Passage provided:
========================================

After enough years with Airflow you realize: the stable DAGs aren’t the ones with the cleanest operator choices, they’re the ones full of tiny “looks unnecessary” details. This project’s DAG only has five tasks, but four of those details are in it.

1. Per-run download directory, keyed by run_id

1
2
3
4
def _run_dir(run_id: str) -> str:
"""Per-run download directory, isolates concurrent runs / retries."""
safe = run_id.replace(":", "-").replace("+", "-")
return os.path.join(DOWNLOAD_ROOT, safe)

Why not just /tmp/nyc_taxi_data?

  • Two concurrent backfills would clobber each other’s files
  • A retry would mix half-finished files into the new run
  • Even with max_active_runs=1, scheduler timing windows make overlap non-zero

run_id contains : and + (from manual__2026-05-22T10:30:00+00:00) — legal on Linux but a footgun for any downstream shell, so sanitize it.

2. Size check right after download

1
2
3
size = os.path.getsize(local_path)
if size < 1_000_000:
raise RuntimeError(f"Suspiciously small download: {local_path} ({size} bytes)")

========================================

Extracted material:
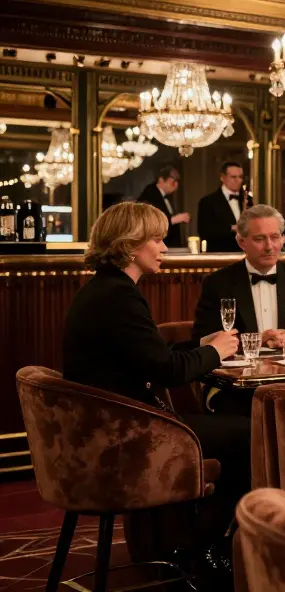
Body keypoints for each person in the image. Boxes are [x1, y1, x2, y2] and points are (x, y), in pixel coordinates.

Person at [61, 203, 245, 560]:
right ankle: (211, 549)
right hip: (126, 435)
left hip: (107, 427)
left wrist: (201, 345)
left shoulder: (106, 289)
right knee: (250, 432)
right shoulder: (118, 295)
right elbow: (168, 371)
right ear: (130, 244)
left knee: (236, 428)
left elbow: (149, 355)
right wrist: (216, 351)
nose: (164, 248)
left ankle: (195, 543)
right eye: (157, 240)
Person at [191, 205, 285, 351]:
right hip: (238, 365)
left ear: (283, 239)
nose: (269, 246)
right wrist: (257, 340)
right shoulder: (217, 283)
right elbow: (202, 340)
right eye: (259, 239)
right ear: (241, 242)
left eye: (274, 237)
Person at [197, 161, 250, 252]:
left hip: (244, 253)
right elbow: (204, 231)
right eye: (233, 177)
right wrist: (232, 228)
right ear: (222, 177)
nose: (238, 180)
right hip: (220, 254)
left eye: (240, 177)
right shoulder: (208, 201)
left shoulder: (247, 199)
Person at [136, 164, 189, 248]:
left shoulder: (165, 196)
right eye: (173, 180)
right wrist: (175, 219)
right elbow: (150, 223)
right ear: (161, 179)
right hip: (157, 245)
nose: (176, 185)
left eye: (177, 181)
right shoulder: (150, 194)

========================================

Check your understanding:
A) Rewrite the paragraph of the Airflow passage above that begins "After enough years with Airflow" more briefly, keeping its main facts.
B) Proceed with the Airflow passage above, starting after its final line.

Responses to the exercise:
A) Stable Airflow DAGs owe their reliability less to clean operator choices than to small details that look unnecessary. This project's DAG has only five tasks, yet it contains four such details.

B)
NYC TLC’s CDN occasionally responds with 200 OK and an HTML error page (classic soft failure). requests.raise_for_status() doesn’t catch this — status is 200, only the body is wrong.

The < 1MB threshold is derived from “even the smallest month compressed is tens of MB”. Crude, but infinitely better than silently uploading garbage to GCS and getting a cryptic CREATE EXTERNAL TABLE schema error an hour later.

3. trigger_rule="all_done" on cleanup

1
2
3
4
5
cleanup_task = PythonOperator(
task_id="cleanup_download_dir",
python_callable=cleanup_download_dir,
trigger_rule="all_done",
)

The default all_success means cleanup is skipped on failure. /tmp fills up. A few weeks later the VM disk is full.

all_done runs cleanup whether upstream succeeded or failed. The single most overlooked line in single-VM Airflow setups.

Pair it with idempotent cleanup:

1
2
3
def cleanup_download_dir(**context) -> None:
target_dir = _run_dir(context["run_id"])
shutil.rmtree(target_dir, ignore_errors=True)

ignore_errors=True means “directory already gone” is not an error. Covered by test_cleanup_is_idempotent.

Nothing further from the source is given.